Welcome to Flavour Country

Dylan Gyles

Tobacco ads once dominated magazines, television, radio, movie theatres and billboards, now they are one of the most highly regulated forms of marketing and are all but extinct.

Canada was late to the war on tobacco advertising. The United States began imposing restrictions on tobacco ads in the late 1960s. Canada did not begin until 1988 when it passed the Tobacco Products Control Act. The tobacco industry immediately appealed the legislation and was successful. The act was found to be a violation of free speech under the Canadian Charter of Rights and Freedoms. It was not until 1995 that the act was reinstated by the Supreme Court. It meant the death of cigarettes in the media and the departure of the ever-present, ever-changing cigarette slogan.

Before cigarette companies were fighting the federal government, they had to contend with each other. Brand loyalty was everything to a cigarette company and they had to win their customers over with one catchy sentence.

Some slogans relied on sex to sell:

Tipalet - “Blow in her face and she’ll follow you anywhere”

Philip Morris – “More delicate in flavor too… for those with keen young tastes”

Flying Dutchman – “Lead women around by the nose”

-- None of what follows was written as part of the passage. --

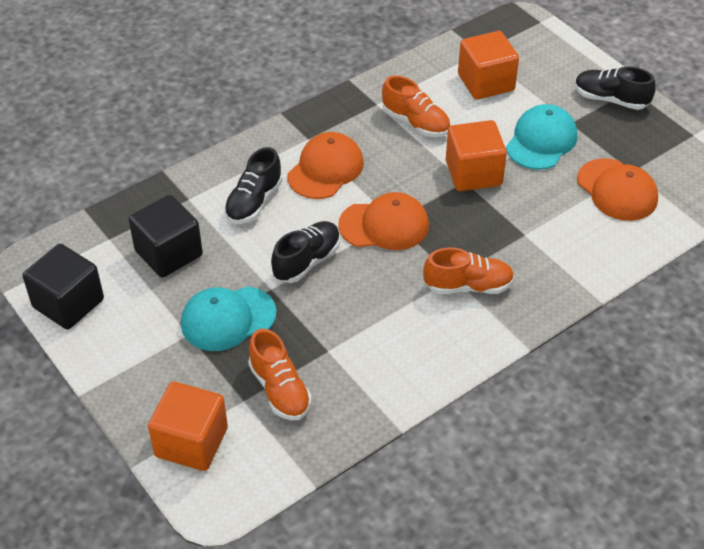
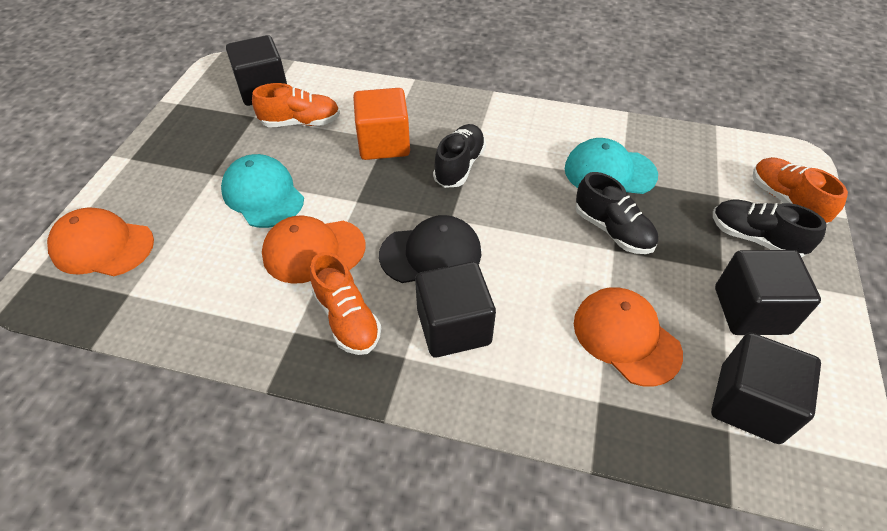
black cap: none = 0 -> [379,215,481,283] = 1
black cube: [23,244,104,329] [129,195,203,278] = 2 -> [226,35,287,106] [415,262,496,357] [711,333,821,444] [715,250,821,335] = 4
orange cube: [148,382,228,471] [446,120,507,191] [458,31,519,100] = 3 -> [353,88,410,160] = 1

Old Gold – “Ogled by octogenarians? Light an old gold”

Ashton – “Pleasure beyond expectation”

Winchester – “No woman ever says no to Winchester”

Some appealed to a sense of luxury:

du Maurier – “For people with a taste for something better”

Pall Mall – “Design, brother, modern design is plenty important!”

CigarLet – “A little pleasure you’ve got coming”

Peter Stuyvesant – “The international passport to smoking pleasure”

Some cigarettes personified masculinity:

Lucky Strikes – “Nature in the raw is seldom mild”

Camel – “Where a man belongs”

Marlboro – “Where there’s a man… there’s a Marlboro”

Others appealed to a female demographic:

Virginia Slims – “You’ve come a long way, baby”

Kool Milds – “Lady be cool”

Eve – “The first truly feminine cigarette-almost as pretty as you are”

Many companies emphasized celebrity patronage:

Camels – “John Wayne… a camel fan for going on 24 years!”

Chesterfield – “With the top stars of Hollywood Chesterfield is by far the favorite cigarette”

Lucky Strike – “O.K. Miss America! We thank you for your patronage”

When the health risks of smoking became known, most companies took up an offensive tactic and claimed actual health benefits:

Craven A – “For your throat’s sake”

L & M – “Just what the doctor ordered”

Camel – “For digestion’s sake”

Viceroy – “As your dentist I would recommend Viceroy”

Spud – “Got a cold—change to Spud”

Kent – “No other cigarette approaches such a degree of health protection and taste satisfaction”

Marlboro – “Ivory tips protect the lips”

While other companies refused to take part in the health controversy:

Old Gold – “We’re tobacco men… not medicine men.”

Phillip Morris – “No curative power claimed, but an ounce of prevention is worth a pound of cure”

Occasionally, slogans even claimed religious alignment:

Mecca – “Where was Moses when the lights went out? Groping for a pack of Mecca.”

The only place you can legally find cigarette ads now is in bars and magazines with a minimum 85% adult readership. Most cigarette packages even have their slogan obscured by pictures of mouth cancer and large bold text “Smoking Kills”


Dylan Gyles

Dylan Gyles is a writer and barista. He writes short fiction and creative non-fiction. He is originally from Winnipeg and now lives in Vancouver.